Novel by David Benedictus

First edition (publ. Macdonald)

Floating Down to Camelot is a campus novel by David Benedictus published in 1985 and set in Cambridge.

The title is drawn from Tennyson's poem The Lady of Shalott, in which while floating down to Camelot the Lady of Shalott apparently dies of a broken heart, caused by the rejection of Sir Lancelot.

Benedictus began to write the novel while he was a fellow commoner at Churchill College, Cambridge, and a Judith E. Wilson visiting Fellow in the University.

==Principal characters==
- Bill, a Cambridge undergraduate, believes in free will, but suffers from extreme poverty.
- Helen, an impressionable Cambridge student of English literature.
- Lance, an American reading Natural Sciences.
- John, a Cambridge don who teaches determinism but who suffers from randomness in his own life.
- Gillian, John's wife, who sees signs of divine intervention even in the game of Scrabble.
- Olaf, who always wears beige - "wool or tweed or synthetics, but always beige".
- Buzz, also known as 'The Duck'.

==Summary==
When Bill, an impoverished Cambridge student, is even unable to pay for his mother's funeral, his thoughts turn to crime. However, a friend warns him that "To have no money is to join the aristocracy, Bill. When the day comes for you to have it, you will have left the aristocracy, never to return." Another central character, Helen, an undergraduate reading English literature, lacks stability in her life and finds her main solace in poetry and particularly in the romantic medieval work of Tennyson. Her obsession with The Lady of Shalott, and her identification with the lady of the poem, bring her to a fatal ending. Helen has been seduced by the medieval romances of the Victorian era but does not wish to be seduced by Bill. Lance, a scientist, hopes to save the world, but the effect of his experiments on Helen is less positive. Meanwhile, the Cambridge rapist is at large. "This is the world of bedsitter girls, of Auden and Betjeman and Brian Patten." By buying a Donald Duck mask for bank robbing purposes, Bill unwittingly identifies himself with the rapist.

In the course of a week during the University's Michaelmas term, the tensions and interplay between the leading characters lead not only to bank robbery, but also to ritual castration, transvestism, and a fatal car crash. "From the Whipple Museum to the University Arms Hotel, intellectuals and tourists turned pale. What could have caused it, this catastrophic sound?"

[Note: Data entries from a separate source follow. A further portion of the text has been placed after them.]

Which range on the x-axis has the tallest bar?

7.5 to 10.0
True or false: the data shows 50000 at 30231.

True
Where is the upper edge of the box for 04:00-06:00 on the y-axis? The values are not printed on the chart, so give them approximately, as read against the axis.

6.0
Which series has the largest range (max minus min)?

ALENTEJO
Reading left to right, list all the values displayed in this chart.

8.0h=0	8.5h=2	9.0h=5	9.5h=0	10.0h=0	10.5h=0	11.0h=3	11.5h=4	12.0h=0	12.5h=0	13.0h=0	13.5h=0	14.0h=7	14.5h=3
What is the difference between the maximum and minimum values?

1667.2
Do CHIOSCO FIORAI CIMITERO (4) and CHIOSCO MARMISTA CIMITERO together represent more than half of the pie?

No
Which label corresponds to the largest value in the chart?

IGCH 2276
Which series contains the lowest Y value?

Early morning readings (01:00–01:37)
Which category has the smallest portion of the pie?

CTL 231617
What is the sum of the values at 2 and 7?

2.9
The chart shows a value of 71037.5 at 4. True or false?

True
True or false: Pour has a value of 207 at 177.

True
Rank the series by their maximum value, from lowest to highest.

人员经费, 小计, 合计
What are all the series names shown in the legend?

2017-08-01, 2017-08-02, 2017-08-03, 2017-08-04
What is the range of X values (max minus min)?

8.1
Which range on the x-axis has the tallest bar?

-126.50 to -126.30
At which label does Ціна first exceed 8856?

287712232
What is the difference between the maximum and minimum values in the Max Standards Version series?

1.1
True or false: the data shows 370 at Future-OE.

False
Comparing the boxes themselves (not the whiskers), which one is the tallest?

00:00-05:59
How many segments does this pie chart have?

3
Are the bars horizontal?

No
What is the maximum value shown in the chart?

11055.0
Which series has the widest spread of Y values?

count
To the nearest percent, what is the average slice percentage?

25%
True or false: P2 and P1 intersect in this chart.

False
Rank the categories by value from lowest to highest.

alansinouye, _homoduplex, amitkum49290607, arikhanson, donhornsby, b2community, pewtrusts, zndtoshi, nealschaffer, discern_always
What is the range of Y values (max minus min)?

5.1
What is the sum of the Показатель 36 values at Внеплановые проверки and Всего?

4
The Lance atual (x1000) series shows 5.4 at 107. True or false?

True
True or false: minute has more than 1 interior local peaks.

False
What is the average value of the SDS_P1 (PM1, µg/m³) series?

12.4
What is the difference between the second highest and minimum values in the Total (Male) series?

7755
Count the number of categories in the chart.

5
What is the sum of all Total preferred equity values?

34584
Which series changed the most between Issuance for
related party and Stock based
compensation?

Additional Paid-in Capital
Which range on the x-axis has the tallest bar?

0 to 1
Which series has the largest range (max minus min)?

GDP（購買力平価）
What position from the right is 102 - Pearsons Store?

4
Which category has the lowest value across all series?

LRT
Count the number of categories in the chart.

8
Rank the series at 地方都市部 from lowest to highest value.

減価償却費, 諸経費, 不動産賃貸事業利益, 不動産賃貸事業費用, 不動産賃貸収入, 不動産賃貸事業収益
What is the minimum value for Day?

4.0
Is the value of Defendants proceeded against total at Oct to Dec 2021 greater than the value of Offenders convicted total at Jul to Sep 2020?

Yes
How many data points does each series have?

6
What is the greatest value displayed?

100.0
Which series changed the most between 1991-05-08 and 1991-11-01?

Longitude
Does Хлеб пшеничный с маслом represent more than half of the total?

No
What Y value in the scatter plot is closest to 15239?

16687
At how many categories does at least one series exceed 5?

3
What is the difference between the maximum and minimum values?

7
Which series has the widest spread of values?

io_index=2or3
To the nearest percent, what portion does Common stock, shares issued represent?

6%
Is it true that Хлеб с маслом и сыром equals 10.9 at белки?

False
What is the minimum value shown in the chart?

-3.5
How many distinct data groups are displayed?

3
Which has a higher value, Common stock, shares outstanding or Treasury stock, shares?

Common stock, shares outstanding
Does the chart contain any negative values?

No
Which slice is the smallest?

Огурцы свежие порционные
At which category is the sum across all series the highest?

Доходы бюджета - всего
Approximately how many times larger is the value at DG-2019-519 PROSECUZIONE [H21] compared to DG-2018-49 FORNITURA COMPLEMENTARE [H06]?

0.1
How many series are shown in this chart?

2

The novel includes many quotations, not only from Tennyson but also from Thomas Hood, William Thackeray, and W. H. Auden.

==Analysis==
According to one critic, "Floating Down to Camelot is a merciless novel about the loss of landmarks
and the state of disorder in the contemporary English society. All the traditional sources of stability... are here ruthlessly debunked."

Another analysis suggests that "the narrator of David Benedictus's Floating Down to Camelot epitomizes the ludic quest... But the emphasis is so ostentatiously on the comic process rather than on the derided target that the ludic seems to eradicate the satiric.

The book is considered of enough significance to be listed in Graham Chainey's A Literary History of Cambridge. Perhaps surprisingly, the American Jewish Year Book for 1987 considered it to be a "new fictional work of Jewish interest".